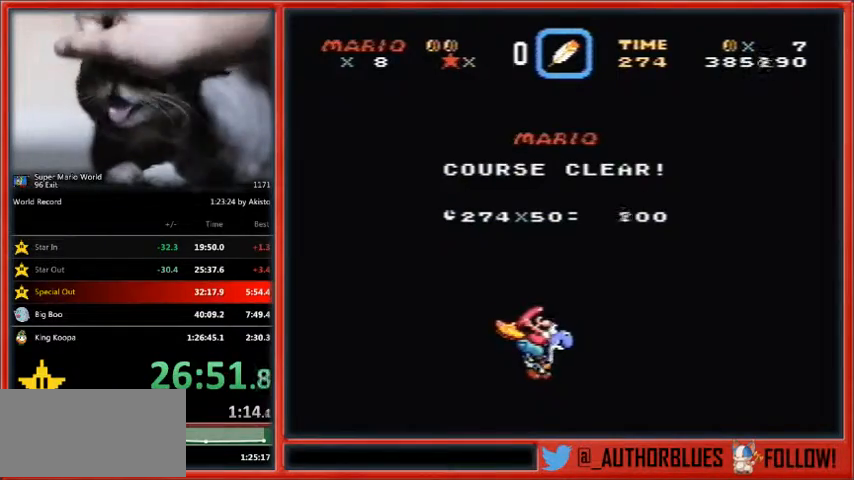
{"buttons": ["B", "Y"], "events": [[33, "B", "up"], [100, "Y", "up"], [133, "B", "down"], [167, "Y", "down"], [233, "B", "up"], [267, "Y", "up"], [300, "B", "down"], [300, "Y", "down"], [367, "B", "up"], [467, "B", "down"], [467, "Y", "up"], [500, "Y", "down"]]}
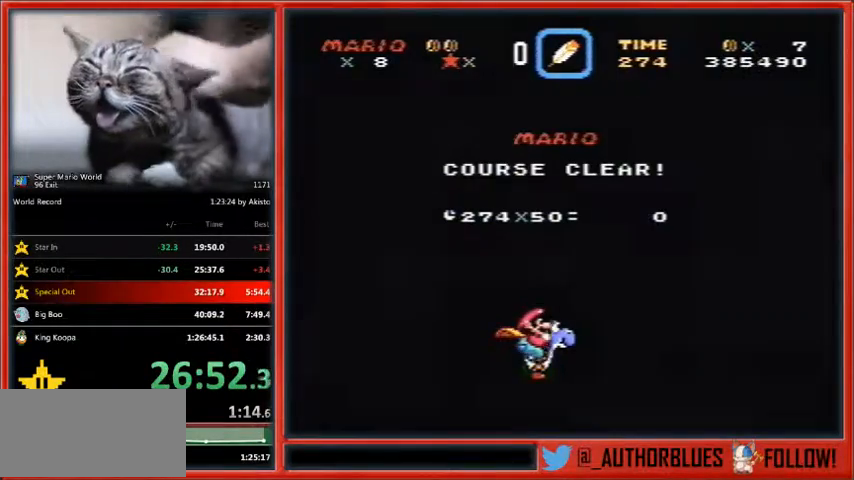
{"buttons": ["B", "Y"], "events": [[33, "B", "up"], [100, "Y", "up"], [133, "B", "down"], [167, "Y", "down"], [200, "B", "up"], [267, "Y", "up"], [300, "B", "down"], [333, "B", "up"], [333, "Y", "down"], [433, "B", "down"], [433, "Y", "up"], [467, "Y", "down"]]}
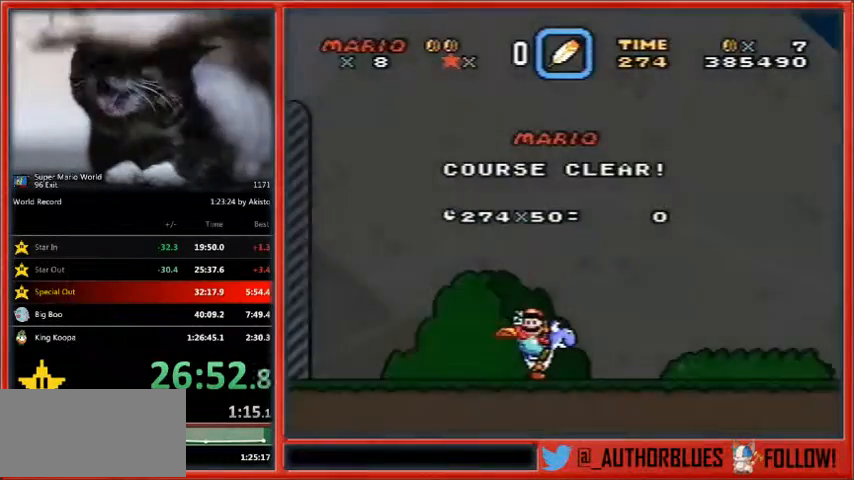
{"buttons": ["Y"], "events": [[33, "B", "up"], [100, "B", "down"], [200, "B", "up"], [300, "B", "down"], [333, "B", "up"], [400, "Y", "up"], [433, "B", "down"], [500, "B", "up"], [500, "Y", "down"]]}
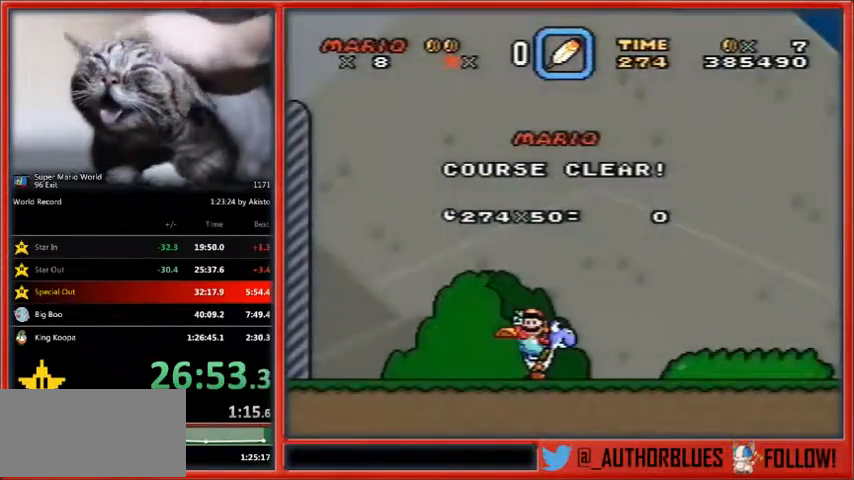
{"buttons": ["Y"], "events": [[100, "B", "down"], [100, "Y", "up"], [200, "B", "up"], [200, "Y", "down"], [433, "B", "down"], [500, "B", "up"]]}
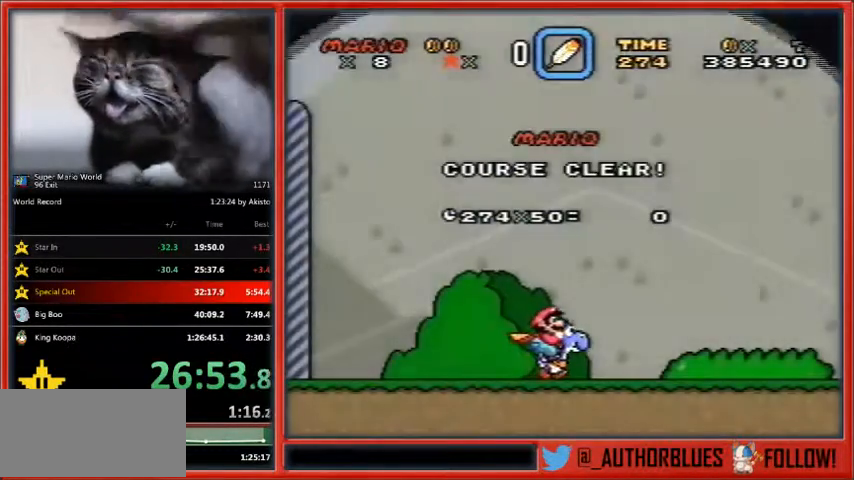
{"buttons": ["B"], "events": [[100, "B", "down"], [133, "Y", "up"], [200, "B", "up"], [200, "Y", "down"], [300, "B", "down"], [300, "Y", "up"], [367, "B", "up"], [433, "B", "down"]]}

****

WHAT IS BEING ASKED: An exact, image-free transcription of all the records above is needed.

TASK SOLUTION:
{"buttons": ["B", "Y"], "events": [[33, "B", "up"], [100, "Y", "up"], [133, "B", "down"], [167, "Y", "down"], [233, "B", "up"], [267, "Y", "up"], [300, "B", "down"], [300, "Y", "down"], [367, "B", "up"], [467, "B", "down"], [467, "Y", "up"], [500, "Y", "down"]]}
{"buttons": ["B", "Y"], "events": [[33, "B", "up"], [100, "Y", "up"], [133, "B", "down"], [167, "Y", "down"], [200, "B", "up"], [267, "Y", "up"], [300, "B", "down"], [333, "B", "up"], [333, "Y", "down"], [433, "B", "down"], [433, "Y", "up"], [467, "Y", "down"]]}
{"buttons": ["Y"], "events": [[33, "B", "up"], [100, "B", "down"], [200, "B", "up"], [300, "B", "down"], [333, "B", "up"], [400, "Y", "up"], [433, "B", "down"], [500, "B", "up"], [500, "Y", "down"]]}
{"buttons": ["Y"], "events": [[100, "B", "down"], [100, "Y", "up"], [200, "B", "up"], [200, "Y", "down"], [433, "B", "down"], [500, "B", "up"]]}
{"buttons": ["B"], "events": [[100, "B", "down"], [133, "Y", "up"], [200, "B", "up"], [200, "Y", "down"], [300, "B", "down"], [300, "Y", "up"], [367, "B", "up"], [433, "B", "down"]]}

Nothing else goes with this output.